Клинический опыт, накопленный психиатрами разных стран во время
первой мировой войны, способствовал выделению и описанию многих
новых форм нервно-психической патологии. Впрочем проблеме мутизма
в эти годы посвящены лишь единичные работы (С. Me. Dowall, 1918),
в которых описывался, главным образом, истерический мутизм у военнослужащих.

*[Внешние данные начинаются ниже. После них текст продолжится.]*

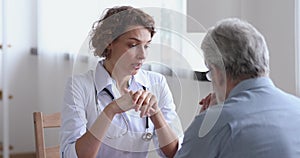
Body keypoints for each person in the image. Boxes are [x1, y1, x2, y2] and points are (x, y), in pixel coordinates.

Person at [60, 6, 183, 158]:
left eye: (146, 45)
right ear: (109, 42)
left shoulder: (157, 83)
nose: (143, 55)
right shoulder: (79, 86)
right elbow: (71, 155)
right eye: (133, 45)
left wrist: (156, 114)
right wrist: (110, 110)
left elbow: (176, 154)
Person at [174, 18, 300, 158]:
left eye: (210, 73)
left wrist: (204, 124)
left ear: (218, 72)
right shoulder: (297, 108)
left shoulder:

Значительным вкладом в изучение истерического мутизма была уже упоминавшаяся
известная работа Эрнеста Кречмера (1888-1964) "Об истерии",
рассматривающая мутизм как одну из разновидностей защитных реакций
("мнимая смерть"). По Э. Кречмеру, в рамках сильных аффектов
или в ситуациях, угрожающих престижу личности, ее самооценки, могут
быть приведены в действие филогенетически более древние формы реакций,
в результате чего возможны самые разнообразные психические расстройства,
в том числе и мутизм.
С середины 20-х годов XX столетия в психиатрии начинает становиться
популярной психоаналитическая концепция, которая отражается и на
трактовке мутизма. С 1927 года стали публиковаться работы известного
французского психиатра Жоржа Эйера с сотрудниками, в которых предпринимались
попытки углубленно изучить детский мутизм. В частности, J. Heuyer
et Morgenstern (1927) описали мутизм у 9-летнего мальчика, страдавшего
наследственным нарушением мышечной системы и судорожными припадками,
с позиций классического психоанализа: мальчик стремится обладать
(и физически, и чисто умозрительно) матерью, его отец ему в этом
мешает, в присутствии отца сын вначале замолкает, а затем вообще
не говорит. В течение 3-х месяцев больного лечат от мутизма, проводят
ему психотерапевтические сеансы успокоения, равнодушия и снисхождения
к отцу - пациент излечивается.
Хотя эта работа и пропитана психоаналитическим духом, но в ней уже
видны зачатки того, что в дальнейшем привлекало к себе внимание
исследователей мутизма: очень часто мутизм это реакция пассивного
протеста личности на различные психические вредности. Не важно,
против чего протестует больной, важно, что механизмом мутизма могут
быть психологически понятные и более или менее сознательные реакции
протеста.
Статья J. Heuyer et Morgenstern привлекла к себе внимание лишь в
последнее время, когда М. И. Буянов, Е. И. Кириченко, Л. А. Каганская
стали искать истоки многих тенденций, появившихся в последние десятилетия:
в 20-е же годы эта работа французских детских врачей утонула в море
психоаналитических публикаций и на нее мало кто обратил внимания.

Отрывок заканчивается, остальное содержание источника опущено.